Granular Media Results
In single jumps, the maximum amplitudes were plotted as the frequency of forcing was systematically increased. Shown in Figure , it is evident that there is an optimum jump frequency, which has been found in previous research. The frequency that yielded the highest jump was $5.375Hz$.
In stutter jumps, there is a range of frequencies at which the second jump in the sequence is higher than the preliminary stutter. Interestingly, the optimum frequency for a single jump is within this range of frequencies, which was from $2.25Hz$ to $3.75Hz$.
Varying the spring stiffness and the airflow in the medium had little effect on the value for the optimal frequency range.
Conclusions
The results for the hard ground experiment did not match what was expected from the simulations. The single jump performed better than the stutter jump at lower $\alpha$ values. In order to fully understand the discrepancy between the experiment and simulation, the experiment should be repeated with a finer parameter sweep.
By exploring the parameter space of a jumper in a granular media, it was shown that the frequency of the jumper has more immediate implications than either the stiffness or the airflow through the medium. It was also shown that there exists a critical frequency for granular media stutter jumps, below which the amplitude of the second maximum is lower than the first maximum; the stutter jump does not perform as expected in this frequency regime. It would be interesting to study this critical frequency further and understand the implications of such a bifurcation.

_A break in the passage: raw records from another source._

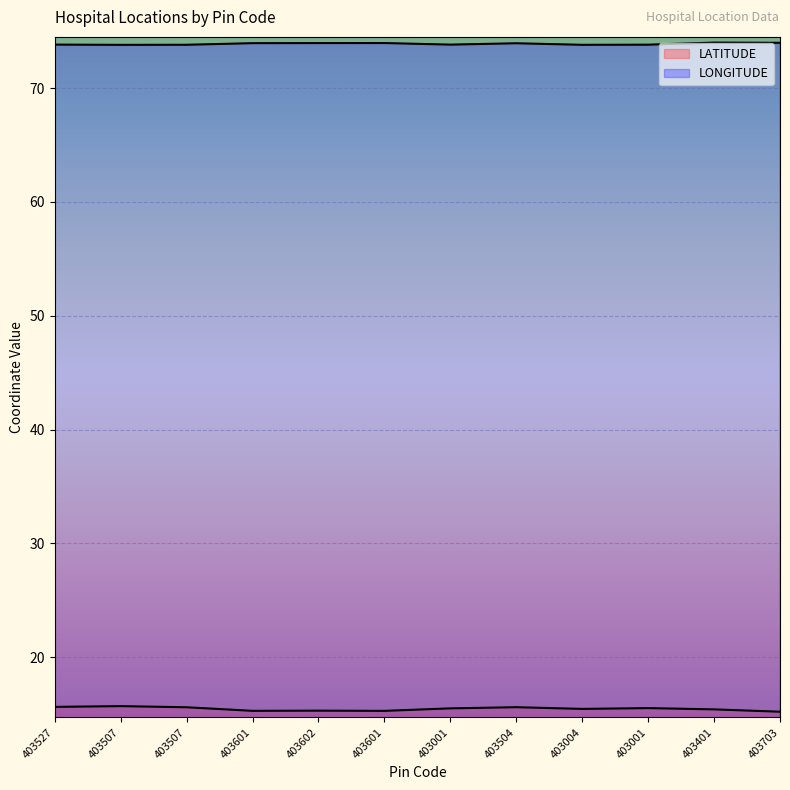

Is it true that LONGITUDE equals 73.9 at 403504?

True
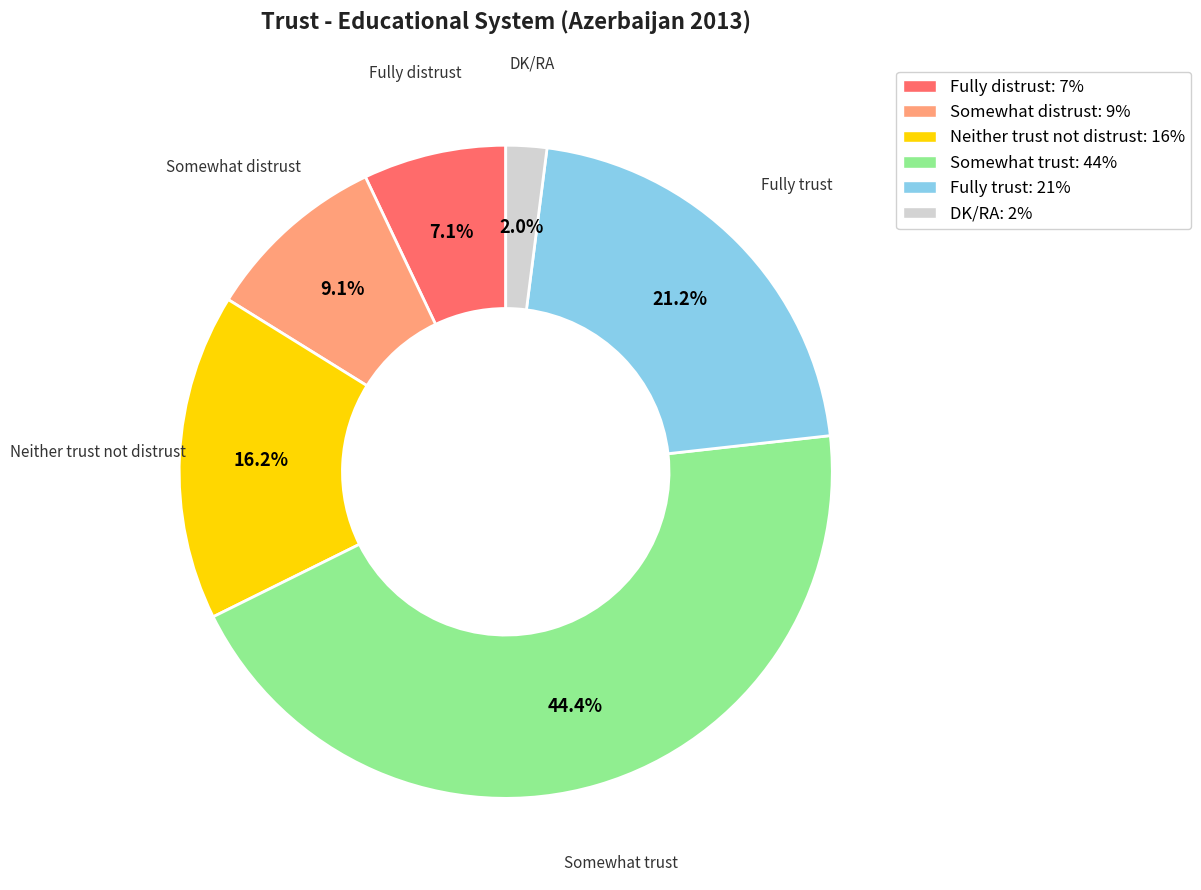

To the nearest percent, what portion does Somewhat distrust represent?

9%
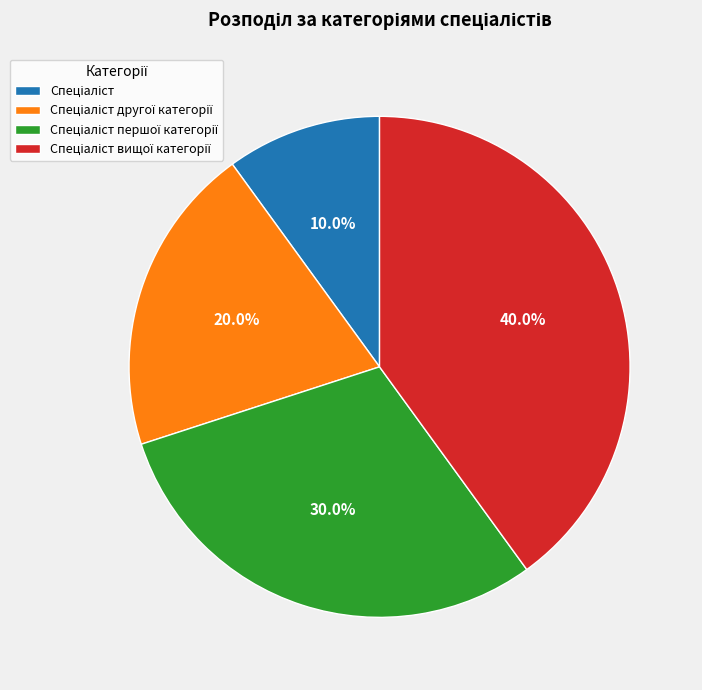

Is there a majority slice in this chart?

No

In broader terms, robots in granular media present an interesting physical problem. For instance, the moon is covered in a layer of granular regolith that can be anywhere from 3 to 20m deep, and a robot operating in such conditions would necessarily have to deal with the effects of granular media. Speculatively, it seems likely that robots would be the ideal tools for further exploration and scientific work on the moon, and further research into the motion of robots in granular media would be useful for future space missions.